Work task: When the word "deux" shows up in a line of the data below, copy that whole line.

The data:

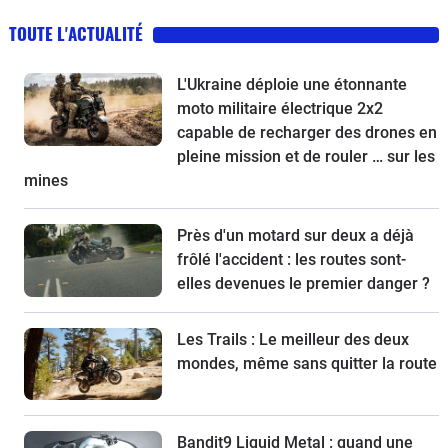
TOUTE L'ACTUALITÉ
L'Ukraine déploie une étonnante
moto militaire électrique 2x2
capable de recharger des drones en
pleine mission et de rouler … sur les
mines
Près d'un motard sur deux a déjà
frôlé l'accident : les routes sont-
elles devenues le premier danger ?
Les Trails : Le meilleur des deux
mondes, même sans quitter la route
Bandit9 Liquid Metal : quand une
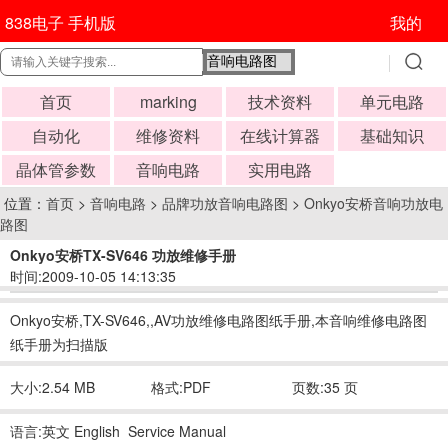
838电子 手机版
我的
首页
marking
技术资料
单元电路
自动化
维修资料
在线计算器
基础知识
晶体管参数
音响电路
实用电路
位置：
首页
>
音响电路
>
品牌功放音响电路图
>
Onkyo安桥音响功放电
路图
Onkyo安桥TX-SV646 功放维修手册
时间:2009-10-05 14:13:35
Onkyo安桥,TX-SV646,,AV功放维修电路图纸手册,本音响维修电路图
纸手册为扫描版
大小:2.54 MB
格式:PDF
页数:35 页
语言:英文 English Service Manual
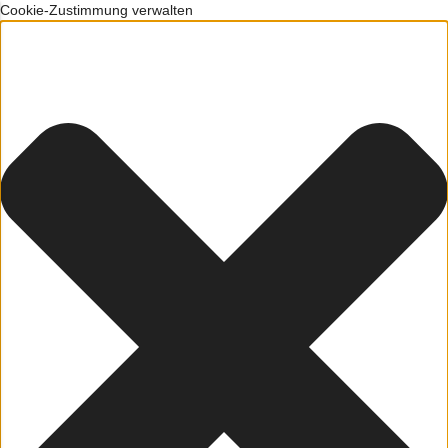
Cookie-Zustimmung verwalten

Task solution:
Près d'un motard sur deux a déjà
Les Trails : Le meilleur des deux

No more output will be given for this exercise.